V. 8. Solfo eletto, zolfo puro.
V. 9. Rise. È «nemica» e «guerriera» Madonna, ride e deride il poeta.
V. 11. Si avverta il particolare valore eufonico dell’ancor. È verso di stampo dantesco; cfr.: «Che, come vedi, ancor non m’abbandona», Inf., V, 105; cfr.: «Che la dolcezza ancor dentro mi suona», Purg., II, 114. — Il cor m’annoia, mi turba, mi angoscia. Già si disse (Canzoniere, LXXXIX, v. 9, nota) del senso speciale che al verbo noiare e al sostantivo noia danno i poeti, cfr. Dante, Inf., XXIII, 15; Purg., IX, 87.

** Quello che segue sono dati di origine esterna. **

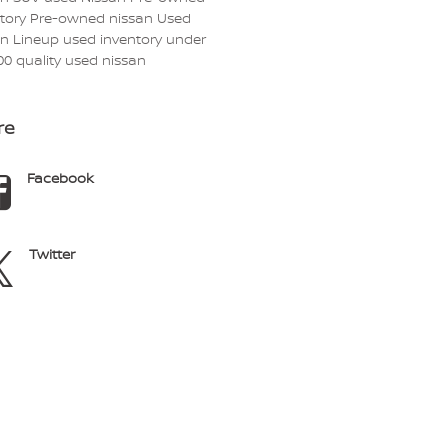
ntory
Pre-owned nissan
Used
an Lineup
used inventory under
00
quality used nissan
re
Facebook
Twitter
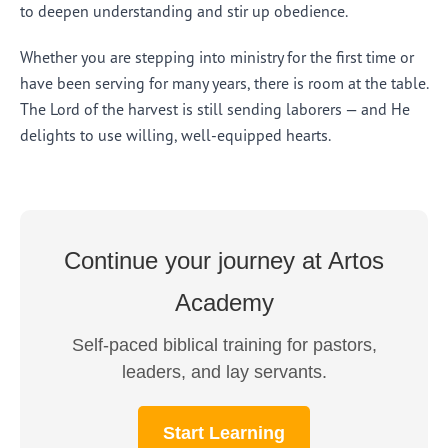
to deepen understanding and stir up obedience.
Whether you are stepping into ministry for the first time or
have been serving for many years, there is room at the table.
The Lord of the harvest is still sending laborers — and He
delights to use willing, well-equipped hearts.
Continue your journey at Artos
Academy
Self-paced biblical training for pastors,
leaders, and lay servants.
Start Learning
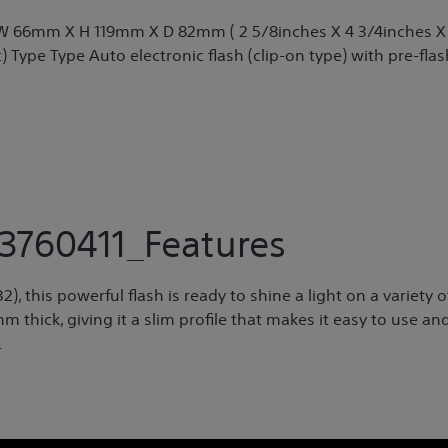
) W 66mm X H 119mm X D 82mm ( 2 5/8inches X 4 3/4inches X
) Type Type Auto electronic flash (clip-on type) with pre-flas
3760411_Features
 this powerful flash is ready to shine a light on a variety o
thick, giving it a slim profile that makes it easy to use an
.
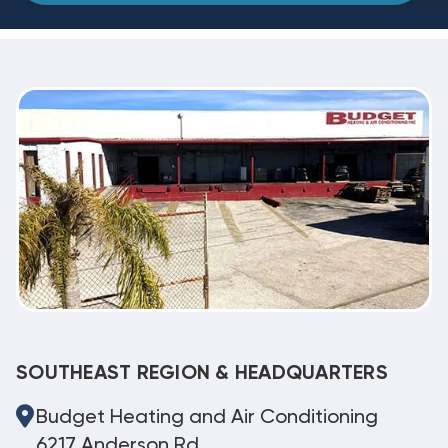
SOUTHEAST REGION & HEADQUARTERS
Budget Heating and Air Conditioning
6217 Anderson Rd.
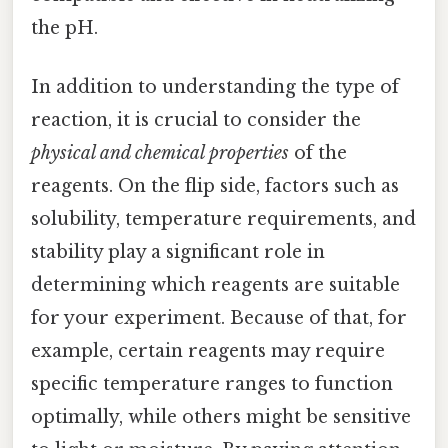
the pH.
In addition to understanding the type of
reaction, it is crucial to consider the
physical and chemical properties
of the
reagents. On the flip side, factors such as
solubility, temperature requirements, and
stability play a significant role in
determining which reagents are suitable
for your experiment. Because of that, for
example, certain reagents may require
specific temperature ranges to function
optimally, while others might be sensitive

V. 13. Quel, è quel liquore del v. 3.
CXLIII.
Nuova lontananza del Bandello dalla Mencia. Sulle mosse per valicare le Alpi, le invia una Canzone per esprimerle il suo cocente affetto e per lagnarsi del di lei disdegno.
Ballata.
Chi crederà che sovra questi colli
Carchi di neve e ghiaccio d’ogn’intorno
Arda la notte ed arda ancor il giorno
Da quella lunge, d’onde Amor ti estolli?
5Tu vedi pur che tutto son di fuoco,
E va crescendo ognor l’ardente fiamma,
Che ’n me rinfreschi con le tue quadrella;
Ma non degni, Signor, ch’una sol dramma
Sent’Ella dell’incendio, ov’io m’infuoco
10E l’ardor provi della tua facella.